Als Exchange entwickelt wurde, wurde in der Messaging-Welt an der Ablösung von SMTP gearbeitet. X.400 galt damals als das Protokoll der Zukunft, welches als Basis von Exchange hergenommen wurde. Durch den Siegeszug des Internets gelang SMTP aber ein Comeback, und heute ist es das dominierende Protokoll. Dementsprechend war der SMTP Connector ursprünglich nur als Zusatz erhältlich. Mit den 2000er Versionen von Exchange basierte die SMTP-Übertragung dann im Kern auf dem SMTP-Dienst des Internet Information Server, war also immer noch eine Art Zusatzkomponente. Mit Exchange 12 soll dieser Teil nun komplett überarbeitet werden und bekommt dabei auch vollkommen neue Schnittstellen. Die Transport Event Sinks des SMTP-Dienstes gehören damit der Vergangenheit an. An deren Stelle tritt die neue Transport Agent API.

Ähnlich wie heute in CDO wird es auch bei der neuen API mehrere Zugriffsmöglichkeiten auf eine E-Mail in verschiedenen Abstraktionsebenen geben. Übliche Nachrichtenbestandteile, wie Kalender und Kontakte werden wohl als eigene Nachrichtenobjekte verfügbar sein, auf die auch ein Low-Level-Zugriff möglich ist.

Nachrichtenspeicher

Heute ist der Zugriff auf in Exchange gespeicherte Nachrichtenobjekte auf verschiedene Schittstellen wie MAPI, CDO und WebDAV möglich. Die Programmierung ist teilweise auf verschiedene Arten gleichwertig möglich, wobei eine geringe Änderung des Konzepts aber einen Wechsel der Schnittstelle erfordern kann.

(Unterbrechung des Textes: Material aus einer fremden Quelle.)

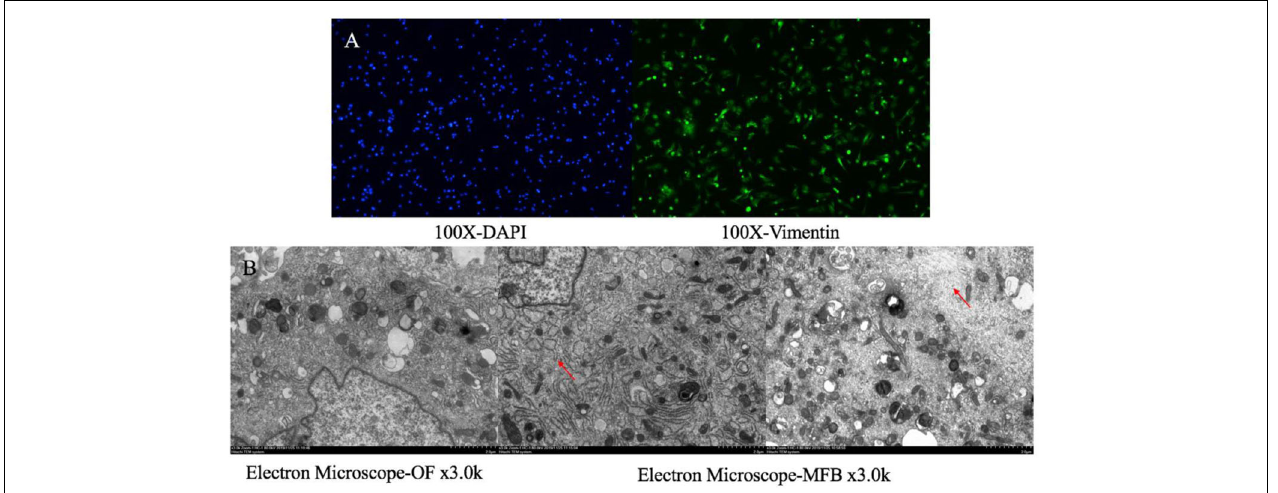
FIGURE 6 | Orbital fibroblasts and myofibroblast. (A) Primary culture orbital fibroblasts for BALB/c mice for IF staining; (B) OF and TGF- β to induce OF for Electron Microscope.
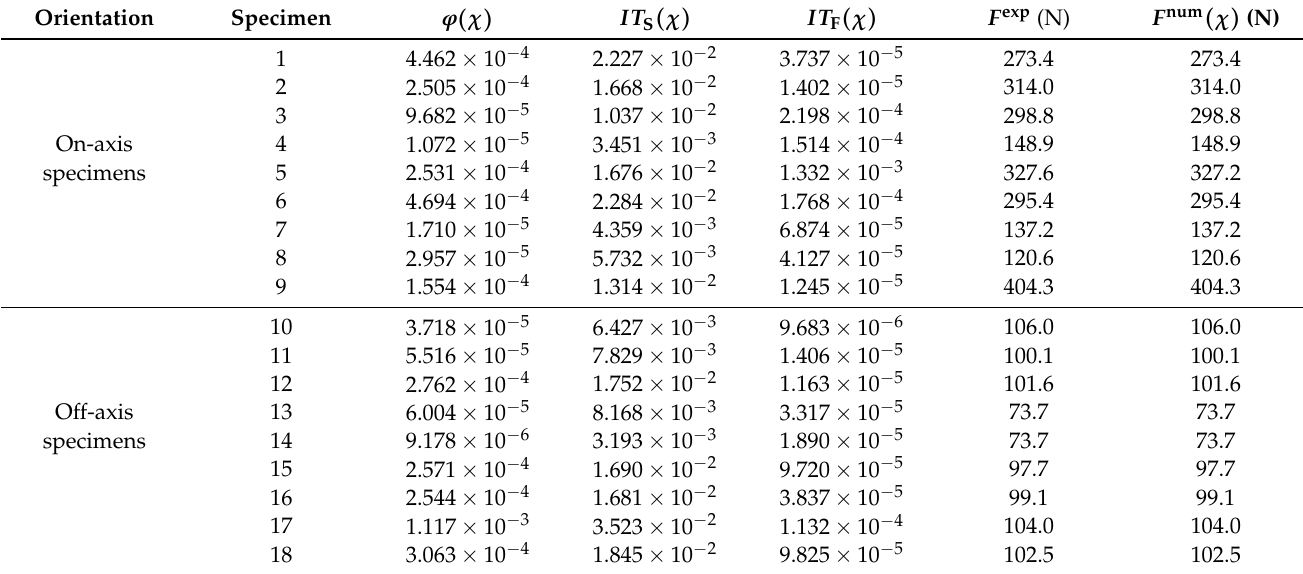
Table 7. Summary of the OF terms at the end of the identification procedure using FEMU.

In Exchange 12 sollendiese Schnittstellen, jedenfalls soweit es sich um serverseitig gespeicherte Nachrichten handelt, durch eine Web Service-API ersetzt werden. Dies wird wohl auch zu einer Neuprogrammierung von Outlook Web Access (OWA) führen, da WebDAV als Basis des heutigen OWA ebenfalls als „deemphasized“ eingestuft ist.

Web Services sind ein seit längerem etabliertes Programmierkonzept und Kernbestandteil von .NET. Sie stellen Funktionsaufrufe auf einem entfernten Rechner dar. Die Beschreibung inklusive der notwendigen Parameter wird in Form einer XML-Datei über das Webprotokoll HTTP an den Server übermittelt. Web Services sind speziell für den Programmierzweck entwickelt. Visual Studio .NET bietet heute vielfältige Unterstützung für die Entwicklung von Anwendungen, die auf Web Services zugreifen.

Das bislang verwendete WebDAV-Protokoll ist hingegen eine immer stärker verbogene Variante des Übertragungsprotokolls HTTP. Entwickler müssen sich deshalb zurzeit mit durch lange URLAdressierung kaum durchschaubaren Programmtexten abkämpfen und finden in den Entwicklungsumgebungen nur wenig Unterstützung für diese Art der Programmierung. Die Entwicklung von Messaging-Anwendungen auf Basis von Web Services sollte sich deshalb mit E12 deutlich einfacher gestalten.

Zusammenfassung

Die kommende Version von Exchange wird nicht nur für die Anwender, sondern vor allem für die Entwickler größere Veränderungen mit sich bringen. Eine Reihe von vertrauten Programmierschnittstellen wird komplett eingestellt oder nur noch aus Kompatibilitätsgründen mitgeschleppt werden. Hierzu zählen auch einige, die erst mit den 2000er-Versionen neu eingeführt wurden. Hintergrund hierfür ist, neben einer Neustrukturierung des Produkts, die Anpassung an neue Technologien, die mit Windows Vista eingeführt werden (Monad/MSH), sowie die Ausrichtung der APIs auf das .NET-Framework und Managed Code.

Entwickler sollten auf diesem Weg einen besser strukturierten Zugriff auf die Server-Funktionen erhalten. Zudem bringt beispielsweise die Einführung von Web Services eine bessere Unterstützung auf Seiten der Programmierwerkzeuge mit sich. Erkauft wird dies allerdings mit einem beträchtlichen Umlernbedarf und zwischenzeitlichem Verlust von anwendbarem Know-how.